They’ll look for notable statistical findings. They’ll form these into insights and create written and/or visual reports to help stakeholders learn and apply the findings to their future campaigns. 

As a distinction from data scientists, data analysts typically work with structured data from a single source and provide historical analysis as opposed to predictive modelling.

WHY SHOULD YOU CONSIDER A DATA ANALYTICS CAREER? 

The most obvious reasons to work in the field of data analytics include these top three reasons: 

  1. You’re dealing with data, numbers, and statistics, but you still get to creatively work to solve problems. 
  2. You’re paid well for this skill.
  3. Data keeps growing and so will the need for data analysts. 

But there are other benefits that may not be quite so apparent: 

  • Most employers are interested in talent with skills. There is not a big focus on degrees and further education. 
  • Many data analyst jobs are remote. No more commuting!
  • The technical skills you learn are easily transferable to other jobs like coding, data science, and more.

# DATASET EXCERPT
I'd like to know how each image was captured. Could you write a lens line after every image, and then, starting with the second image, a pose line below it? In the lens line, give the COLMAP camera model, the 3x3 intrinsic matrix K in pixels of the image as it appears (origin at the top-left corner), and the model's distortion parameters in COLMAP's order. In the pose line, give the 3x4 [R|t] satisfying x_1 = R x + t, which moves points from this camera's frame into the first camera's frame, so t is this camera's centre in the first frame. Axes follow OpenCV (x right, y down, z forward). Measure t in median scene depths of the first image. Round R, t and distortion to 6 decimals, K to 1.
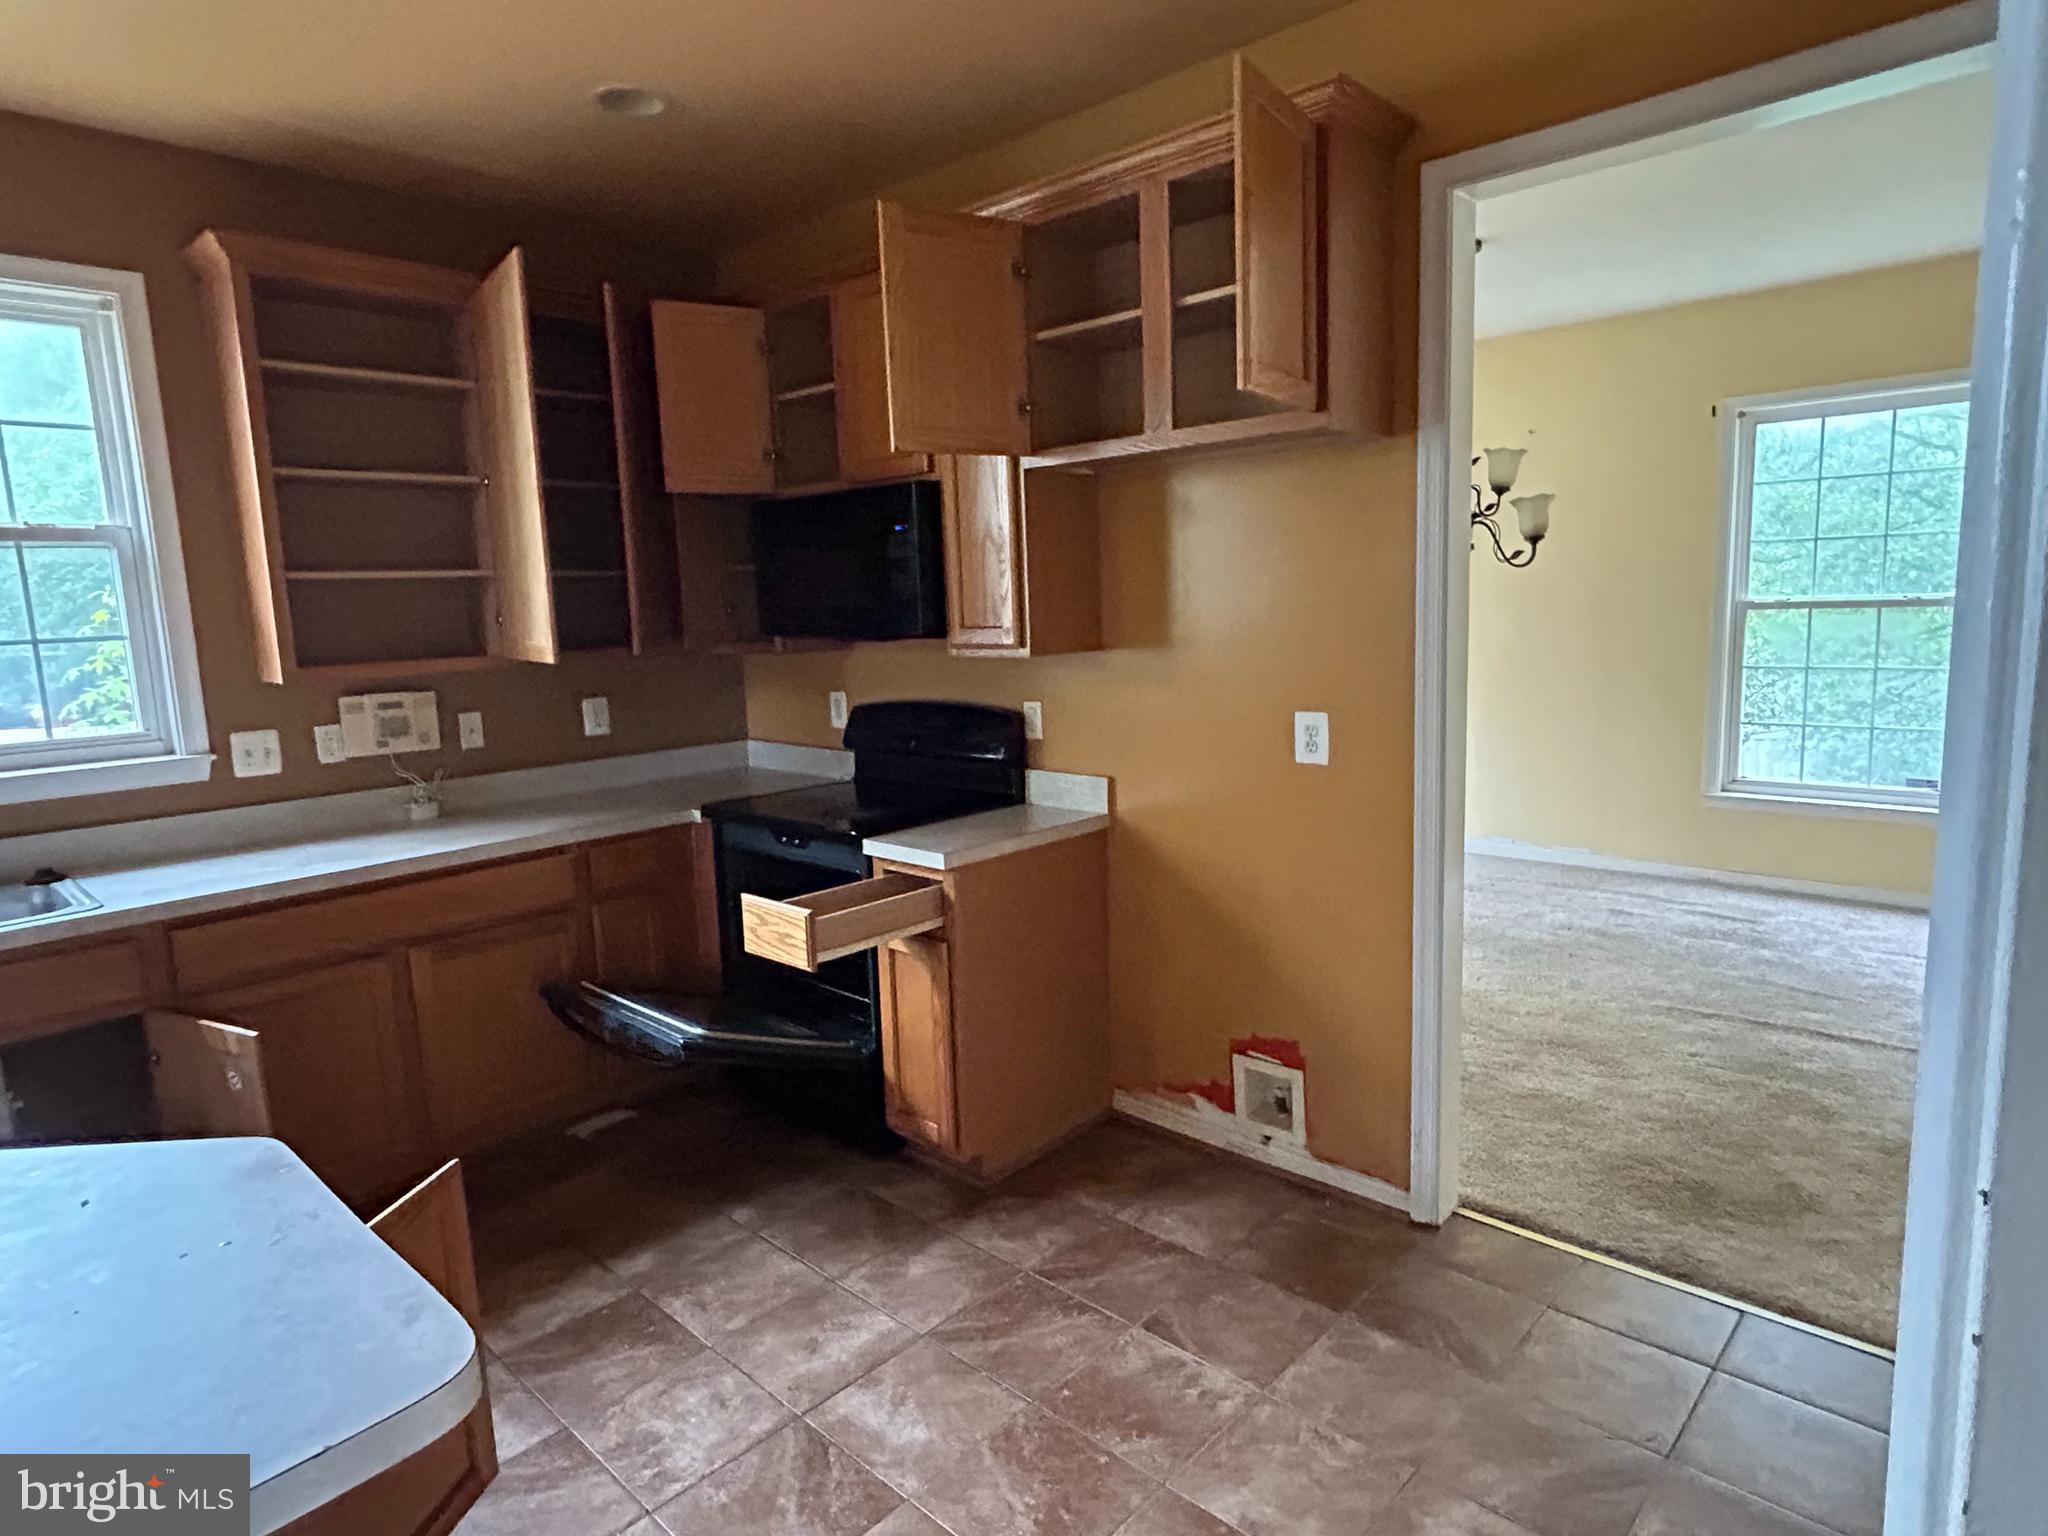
lens RADIAL K [[1157.7, 0, 1024.0], [0, 1157.7, 768.0], [0, 0, 1]] dist [0.001692, 0.000109]
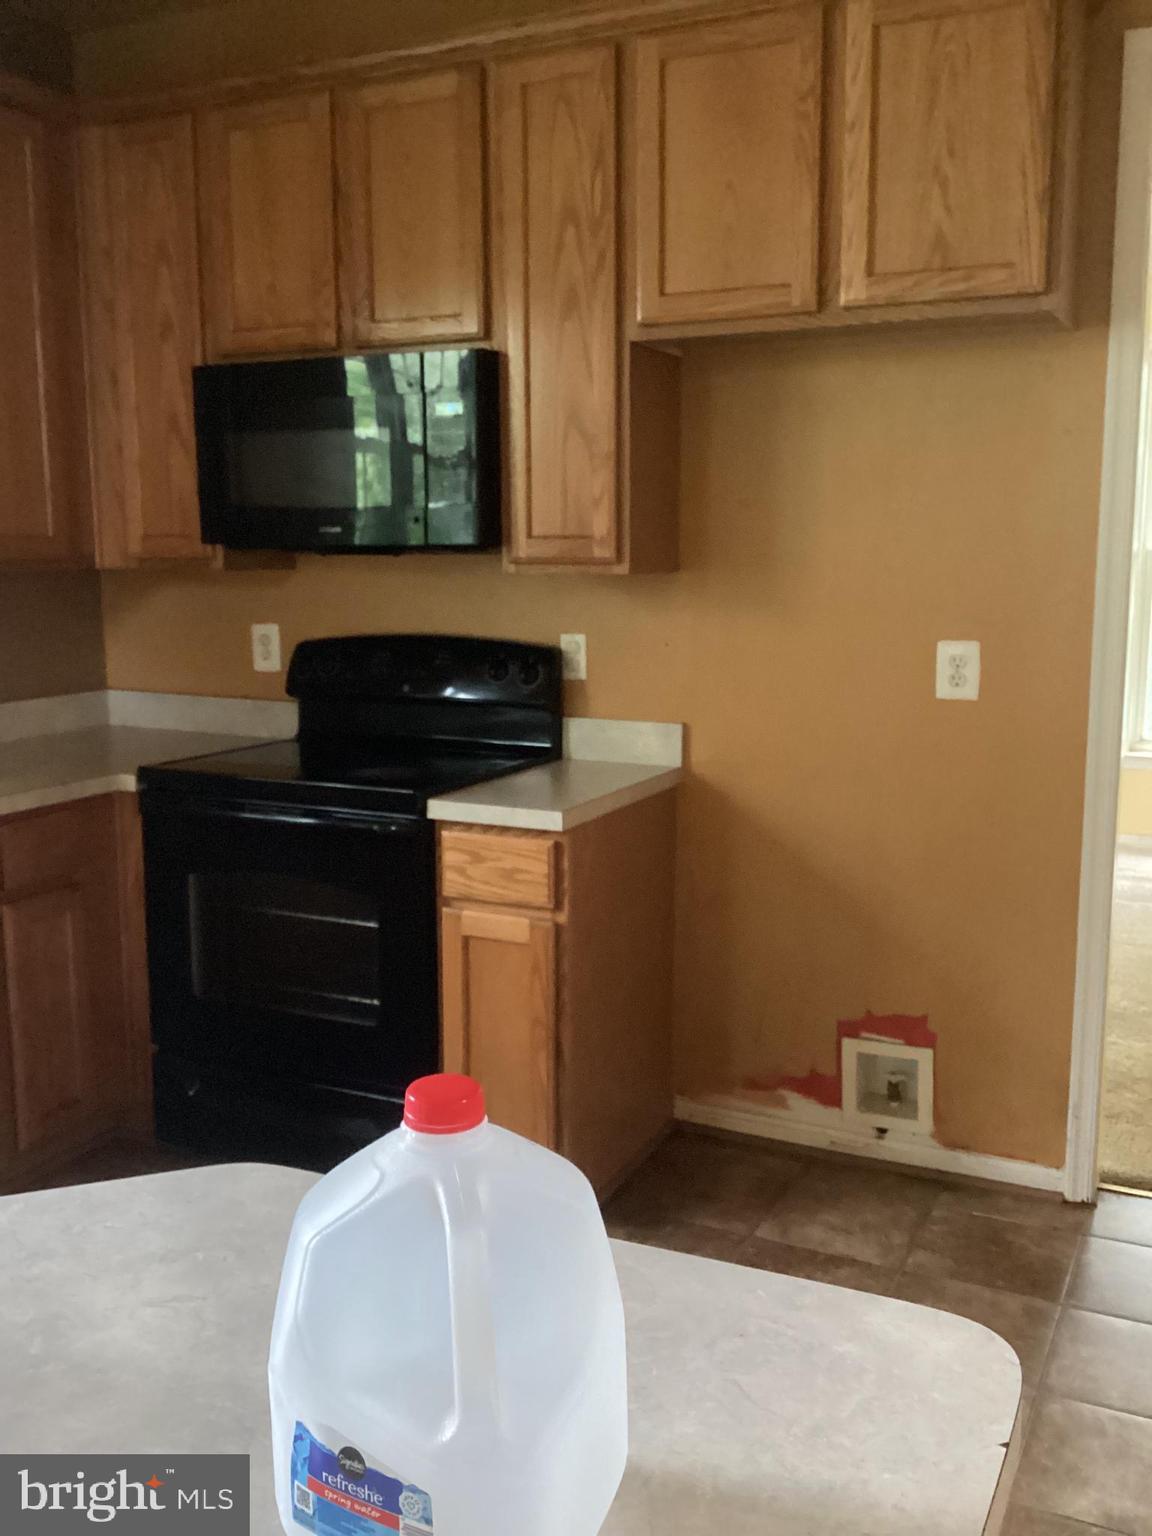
lens RADIAL K [[1386.2, 0, 576.0], [0, 1386.2, 768.0], [0, 0, 1]] dist [0.097487, -0.148853]
pose [[0.950730, -0.014797, 0.309668, -0.333074], [0.013340, 0.999888, 0.006824, 0.034738], [-0.309734, -0.002357, 0.950820, 0.064914]]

# EXERCISE BRIEF
Reproduce the passage on data analyst work and careers in data analytics word for word, from its first sentence to its last.

# RESPONSE TO THE EXERCISE
They’ll look for notable statistical findings. They’ll form these into insights and create written and/or visual reports to help stakeholders learn and apply the findings to their future campaigns. 

As a distinction from data scientists, data analysts typically work with structured data from a single source and provide historical analysis as opposed to predictive modelling.

WHY SHOULD YOU CONSIDER A DATA ANALYTICS CAREER? 

The most obvious reasons to work in the field of data analytics include these top three reasons: 

  1. You’re dealing with data, numbers, and statistics, but you still get to creatively work to solve problems. 
  2. You’re paid well for this skill.
  3. Data keeps growing and so will the need for data analysts. 

But there are other benefits that may not be quite so apparent: 

  • Most employers are interested in talent with skills. There is not a big focus on degrees and further education. 
  • Many data analyst jobs are remote. No more commuting!
  • The technical skills you learn are easily transferable to other jobs like coding, data science, and more.